Debts come due

Just a bit of deferred maintenance. (Image by Emslichter)

Just a bit of deferred maintenance. (Image by Emslichter)

How do you transport an unregistered car to a new state in order to get it registered?

As it happens, there’s a plan for that. For instance, the state of Maine offers a ten-day transit permit that functions as a temporary registration.

And that would have been great for me, but the flimsy transit plate blew clean off the car somewhere in South Carolina only a few hours into my trip from Atlanta to Maine. So I got out the screwdriver and put on my old Georgia tag and hoped for the best.

A few hundred miles later, when I went over the George Washington Bridge, I wondered where the invoice for the automated toll would go. After all, my Georgia registration was associated with an address where I no longer lived. Strangely, creepily, the bill came directly to my home in Maine six weeks later.

I’d rather not dwell on how much information strangers and government agencies have about me. However, this saga got me thinking about debts, literal and metaphorical. Sooner or later, they come due, and you can’t always predict when they will arrive and how much you’ll be asked for. In fact, some of our choices lead to consequences we can’t have foreseen, yet we’re on the hook for them anyway.

As the threat of the coronavirus recedes in most of the United States, I’ve done a bit of traveling and visiting. My immune system, now unaccustomed to being around other humans, was not able to withstand a redeye flight, a subsequent bus trip, and jet lag. I caught a cold (lots of sneezing; there’s no sneezing with Covid). Of course I did. Did I think I could dance around the globe without paying the price?

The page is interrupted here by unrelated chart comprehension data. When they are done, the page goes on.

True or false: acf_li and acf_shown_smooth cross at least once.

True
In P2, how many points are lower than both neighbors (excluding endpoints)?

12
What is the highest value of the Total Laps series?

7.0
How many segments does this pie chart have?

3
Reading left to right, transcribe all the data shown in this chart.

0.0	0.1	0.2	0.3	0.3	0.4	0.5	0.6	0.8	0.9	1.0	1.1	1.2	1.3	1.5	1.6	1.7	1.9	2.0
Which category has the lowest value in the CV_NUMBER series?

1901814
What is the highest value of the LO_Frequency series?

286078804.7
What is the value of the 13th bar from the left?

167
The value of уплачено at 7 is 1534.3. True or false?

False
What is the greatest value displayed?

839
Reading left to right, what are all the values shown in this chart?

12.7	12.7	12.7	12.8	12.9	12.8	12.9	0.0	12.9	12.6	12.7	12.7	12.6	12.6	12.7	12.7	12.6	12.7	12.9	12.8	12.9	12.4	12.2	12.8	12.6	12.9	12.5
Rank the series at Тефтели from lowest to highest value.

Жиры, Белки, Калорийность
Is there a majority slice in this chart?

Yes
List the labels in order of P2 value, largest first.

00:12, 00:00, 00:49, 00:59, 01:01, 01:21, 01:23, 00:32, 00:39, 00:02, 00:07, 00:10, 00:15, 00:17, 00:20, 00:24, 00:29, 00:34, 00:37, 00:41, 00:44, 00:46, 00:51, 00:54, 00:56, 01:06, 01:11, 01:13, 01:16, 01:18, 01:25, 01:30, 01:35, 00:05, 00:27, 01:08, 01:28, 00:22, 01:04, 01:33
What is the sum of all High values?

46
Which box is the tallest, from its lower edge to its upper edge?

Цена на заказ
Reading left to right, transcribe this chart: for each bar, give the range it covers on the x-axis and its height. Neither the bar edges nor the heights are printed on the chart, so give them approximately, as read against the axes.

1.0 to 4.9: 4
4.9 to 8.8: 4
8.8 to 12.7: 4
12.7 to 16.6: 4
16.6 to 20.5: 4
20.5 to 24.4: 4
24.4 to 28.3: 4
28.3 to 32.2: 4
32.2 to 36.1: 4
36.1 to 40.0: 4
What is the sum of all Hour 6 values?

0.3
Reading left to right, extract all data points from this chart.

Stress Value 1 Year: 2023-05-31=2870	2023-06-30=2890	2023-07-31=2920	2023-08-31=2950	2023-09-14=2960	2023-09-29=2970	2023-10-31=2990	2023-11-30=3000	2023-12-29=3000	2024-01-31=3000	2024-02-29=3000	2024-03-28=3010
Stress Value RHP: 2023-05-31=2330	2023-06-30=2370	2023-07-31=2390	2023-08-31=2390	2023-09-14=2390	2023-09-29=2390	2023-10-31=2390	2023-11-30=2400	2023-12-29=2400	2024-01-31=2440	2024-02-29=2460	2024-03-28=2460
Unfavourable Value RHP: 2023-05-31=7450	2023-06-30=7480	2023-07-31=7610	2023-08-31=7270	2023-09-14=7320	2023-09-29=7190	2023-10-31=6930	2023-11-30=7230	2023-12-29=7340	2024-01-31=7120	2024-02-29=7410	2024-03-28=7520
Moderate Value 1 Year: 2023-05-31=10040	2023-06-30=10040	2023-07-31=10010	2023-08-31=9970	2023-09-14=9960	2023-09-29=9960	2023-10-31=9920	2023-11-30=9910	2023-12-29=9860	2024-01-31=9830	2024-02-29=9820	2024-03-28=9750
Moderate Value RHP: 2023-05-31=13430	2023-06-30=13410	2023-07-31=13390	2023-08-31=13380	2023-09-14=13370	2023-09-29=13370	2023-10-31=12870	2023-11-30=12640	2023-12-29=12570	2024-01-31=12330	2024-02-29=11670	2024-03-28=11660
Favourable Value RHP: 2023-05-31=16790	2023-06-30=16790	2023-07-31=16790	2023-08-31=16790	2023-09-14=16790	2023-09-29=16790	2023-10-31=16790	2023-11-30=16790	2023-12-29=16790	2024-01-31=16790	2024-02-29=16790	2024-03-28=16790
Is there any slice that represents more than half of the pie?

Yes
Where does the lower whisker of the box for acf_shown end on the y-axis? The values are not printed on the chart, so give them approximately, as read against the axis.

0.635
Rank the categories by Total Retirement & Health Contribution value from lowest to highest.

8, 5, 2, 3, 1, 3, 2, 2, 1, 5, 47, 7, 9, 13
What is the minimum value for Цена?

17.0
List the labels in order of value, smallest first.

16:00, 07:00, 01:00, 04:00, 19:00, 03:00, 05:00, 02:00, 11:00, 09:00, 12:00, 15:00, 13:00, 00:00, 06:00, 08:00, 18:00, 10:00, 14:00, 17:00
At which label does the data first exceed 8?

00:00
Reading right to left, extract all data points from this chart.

Meanwhile, days of visiting with family took their toll on my work. I found myself scrambling to catch up, working long hours just to get back to zero. But then I realized that I wasn’t just recovering from a couple of weeks of fun. There’s an extensive backlog from days and weeks and months of listlessness and lethargy during the pandemic. I wasn’t in a constant state of decreased productivity, but I definitely cycled through periods of lower output. Just when I’d like to be out having fun, I’ve got a lot of stuff to do. It looks like I’ll be catching up for awhile.

Meanwhile, meanwhile, I spent my adult life not having children, not saving money, consuming sugar, not doing crunches and not learning a foreign language. It should be no surprise to find that my home life, bank account, dental health, and core strength are what they are. And no surprise that I can’t do much more than order a taco in Spanish.

The bills come due. I am grateful that I don’t have arthritis (yet) or impaired hearing (yet). I am mobile and able and still have almost all of the choices I had in my twenties. But the bills come due eventually. They’ll find me wherever I am, and I have to be ready to pay.

I have invested wisely in some areas, and I hope it’s not too late in others. I have, as a result of age and the pandemic, a renewed appreciation for some of the basic joys and privileges of life. I don’t take my health, my family, or my career for granted. I appreciate being able to wake up early in the morning in a peaceful home, and then I equally appreciate being able to leave it and go virtually anywhere I want. My freedom is priceless.

Someday, inshallah, I will be old. Maybe, as a result of my choices over the preceding decades, I’ll have stooped shoulders and a job bagging groceries at Hannaford. Maybe I’ll live independently, or perhaps I’ll have dementia like my grandmother did. Will I still be able to play the piano or go for a walk? I don’t know. I do know that what I have, I may not have forever. I ought to make the most of it while I can.